Infection of the aorta after instillation of BCG may be due to either hematogenous spread through the vasa vasorum or lymphatic spread through the retroperitoneum. The aorta can also become infected after direct spread of the infection from a psoas abscess or osteomyelitis [1112131415]. In our case, the latter mechanism may well have been responsible because the hole communicated with a psoas abscess, and the infected aortic aneurysm was observed during surgical inspection. Since the risk of metastatic spread may increase significantly when the bladder epithelium is grossly disrupted, BCG should not be instilled within 2 weeks of transurethral resection of bladder cancer, or bladder biopsy. For the same reason, it should not be given if signs or symptoms of macroscopic hematuria or traumatic catheterization remain. Other contraindications are urethral stenosis, active tuberculosis, previously documented BCG sepsis, urinary tract infection, and immunosuppression [16]. In our case, intravesical BCG therapy was started 12 days after the second TUR-B.
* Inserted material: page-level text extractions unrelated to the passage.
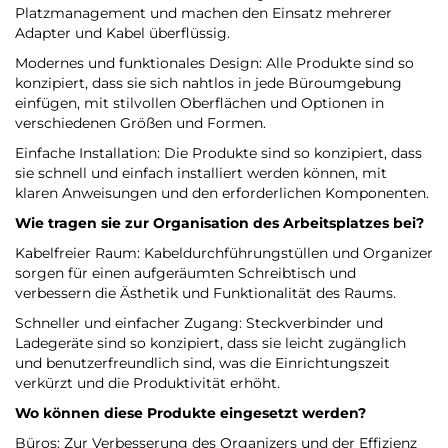
Platzmanagement und machen den Einsatz mehrerer
Adapter und Kabel überflüssig.
Modernes und funktionales Design: Alle Produkte sind so
konzipiert, dass sie sich nahtlos in jede Büroumgebung
einfügen, mit stilvollen Oberflächen und Optionen in
verschiedenen Größen und Formen.
Einfache Installation: Die Produkte sind so konzipiert, dass
sie schnell und einfach installiert werden können, mit
klaren Anweisungen und den erforderlichen Komponenten.
Wie tragen sie zur Organisation des Arbeitsplatzes bei?
Kabelfreier Raum: Kabeldurchführungstüllen und Organizer
sorgen für einen aufgeräumten Schreibtisch und
verbessern die Ästhetik und Funktionalität des Raums.
Schneller und einfacher Zugang: Steckverbinder und
Ladegeräte sind so konzipiert, dass sie leicht zugänglich
und benutzerfreundlich sind, was die Einrichtungszeit
verkürzt und die Produktivität erhöht.
Wo können diese Produkte eingesetzt werden?
Büros: Zur Verbesserung des Organizers und der Effizienz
When BCG infection is suspected after intravesical BCG therapy, anti-tuberculosis treatment should be promptly initiated. It is important to choose the most appropriate anti-tuberculosis agent but data on the susceptibility of BCG to different anti-tuberculosis agents are limited. As M. bovis has lost the pyrazinamidase gene, all BCG vaccine strains are intrinsically resistant to pyrazinamide [17]. To our knowledge, there are no published data on the anti-tuberculosis susceptibility profile of the BCG Tice strain used for intravesical BCG therapy in Korea. In our case, the M. bovis isolated was susceptible to all the anti-tuberculosis agents tested, except pyrazinamide.

We report here the first case of infected aneurysm with spondylitis following BCG instillation in Korea, and show that the causative species was the mycobacterium, M. bovis BCG. This case emphasizes that, although intravesical BCG therapy is considered safe, systemic complications resulting from vascular infection occasionally occur.